__Passage to read__.
********************
U.S. Senate Committee on Environment & Public Works
U.S. Senate Committee on Environment & Public Works
Hearing Statements
Date:   09/16/2003
 
Statement of Steve Kouplen
President, Oklahoma Farm Bureau

Clean Water Act oversight.

Mr. Chairman and members of the subcommittee, my name is Steve Kouplen. I am president of the Oklahoma Farm Bureau Federation. I am pleased to be here today to offer testimony on several water issues of importance to agriculture across the country.

On July 13, 2000, EPA published final regulatory requirements for establishing Total Maximum Daily Loads (TMDLs) under the Clean Water Act (CWA). Farm Bureau strongly opposed those regulations and promptly petitioned the court and asserted that many of EPA’s revisions were unlawful under the Administrative Procedure Act or exceeded the agency’s authority under the CWA. One of the most disturbing aspects of the July 2000 rule was the agency's conversion of the TMDL program into an overarching, nationwide enforcement mechanism for all sources of pollution -- point and nonpoint sources. We believe that the TMDL program should respect the practical and legal differences between point and nonpoint sources. As the CWA has recognized for over 30 years, the availability of end-of-pipe technologies for point sources has made a precise control strategy feasible. Nonpoint sources, on the other hand, cannot rely on any comparable technologies and must therefore use less precise, more subjective “best management practices” to achieve load reductions. Given the inherently less predictable results of the measures available to nonpoint sources, a command-and-control strategy for nonpoint sources has never been feasible. Until the July 2000 rulemaking, the agency had never formally embraced this approach to nonpoint sources.
********************
__Data section__.
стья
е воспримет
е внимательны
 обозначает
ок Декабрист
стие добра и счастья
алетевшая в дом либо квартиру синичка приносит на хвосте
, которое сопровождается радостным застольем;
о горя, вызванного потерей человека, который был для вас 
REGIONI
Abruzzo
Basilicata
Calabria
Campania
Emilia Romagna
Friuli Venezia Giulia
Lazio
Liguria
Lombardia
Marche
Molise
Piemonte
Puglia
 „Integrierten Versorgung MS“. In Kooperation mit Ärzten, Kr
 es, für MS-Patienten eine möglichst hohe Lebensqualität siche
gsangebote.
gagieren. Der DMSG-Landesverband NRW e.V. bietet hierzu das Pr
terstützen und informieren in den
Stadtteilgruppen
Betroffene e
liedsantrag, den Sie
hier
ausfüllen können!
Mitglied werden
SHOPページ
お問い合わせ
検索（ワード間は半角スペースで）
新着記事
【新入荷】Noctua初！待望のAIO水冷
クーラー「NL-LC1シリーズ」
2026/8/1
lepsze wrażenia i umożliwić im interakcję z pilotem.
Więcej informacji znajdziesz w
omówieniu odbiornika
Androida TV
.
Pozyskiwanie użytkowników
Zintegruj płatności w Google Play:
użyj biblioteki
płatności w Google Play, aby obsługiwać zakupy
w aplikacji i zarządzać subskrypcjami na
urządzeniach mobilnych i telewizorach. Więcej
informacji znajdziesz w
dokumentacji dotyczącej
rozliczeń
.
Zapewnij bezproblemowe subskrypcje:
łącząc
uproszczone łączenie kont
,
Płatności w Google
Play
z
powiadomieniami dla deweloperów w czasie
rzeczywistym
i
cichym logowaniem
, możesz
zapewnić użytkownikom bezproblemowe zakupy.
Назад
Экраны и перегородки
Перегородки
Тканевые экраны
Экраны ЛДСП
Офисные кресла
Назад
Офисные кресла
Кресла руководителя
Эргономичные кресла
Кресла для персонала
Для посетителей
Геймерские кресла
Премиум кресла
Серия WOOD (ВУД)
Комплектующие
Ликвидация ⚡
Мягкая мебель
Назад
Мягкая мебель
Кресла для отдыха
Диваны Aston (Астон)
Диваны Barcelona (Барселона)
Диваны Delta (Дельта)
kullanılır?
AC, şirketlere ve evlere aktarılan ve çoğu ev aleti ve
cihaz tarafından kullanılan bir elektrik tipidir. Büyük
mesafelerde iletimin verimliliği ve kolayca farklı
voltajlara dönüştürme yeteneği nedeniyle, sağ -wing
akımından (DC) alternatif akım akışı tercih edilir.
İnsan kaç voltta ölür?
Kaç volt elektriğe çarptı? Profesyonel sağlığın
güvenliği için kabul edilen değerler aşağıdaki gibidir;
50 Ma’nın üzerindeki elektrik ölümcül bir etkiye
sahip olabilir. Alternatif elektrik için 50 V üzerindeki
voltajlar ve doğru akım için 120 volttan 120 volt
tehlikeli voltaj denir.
********************
__What to work on__.
a - Answer these questions using the Clean Water Act statement:
(i) What organization does Steve Kouplen say he is president of?
(ii) On what date did EPA publish final regulatory requirements for establishing Total Maximum Daily Loads?
(iii) What must nonpoint sources use to achieve load reductions, since they cannot rely on comparable technologies?
b - Carry on with the Clean Water Act statement from its last sentence.
The items are separate material from the Clean Water Act statement.

__Written responses__.
a -
(i) The Oklahoma Farm Bureau Federation.
(ii) July 13, 2000.
(iii) Less precise, more subjective "best management practices."

b -
We opposed the 2000 regulations in large part because they required an implementation plan as part of a TMDL. Section 303(d) provides no authority for the preparation or establishment of an implementation plan. It merely envisioned the translation of waste load allocations into water quality-based effluent limitations for point sources. Since this was the intended purpose of Section 303(d), there was no need for a formal implementation mechanism.

But even assuming Section 303(d) required the preparation of implementation plans, there is no authority for the July 2000 rule to require the plans to include “reasonable assurances” that load allocations be achieved. Indeed, the words “reasonable assurances” do not exist in Section 303(d).

Further, Congress went to great lengths to ensure that EPA did not prescribe in local land use decisions by delegating nonpoint source control to the states in Sections 208 and 319. The 2000 rules undercut this approach, allowing EPA to prepare implementation plans that dictate how and when nonpoint sources can use their land. Implementation of a nonpoint source TMDL is clearly an inappropriate area for federal management. States should have the freedom to implement their TMDL programs at their discretion.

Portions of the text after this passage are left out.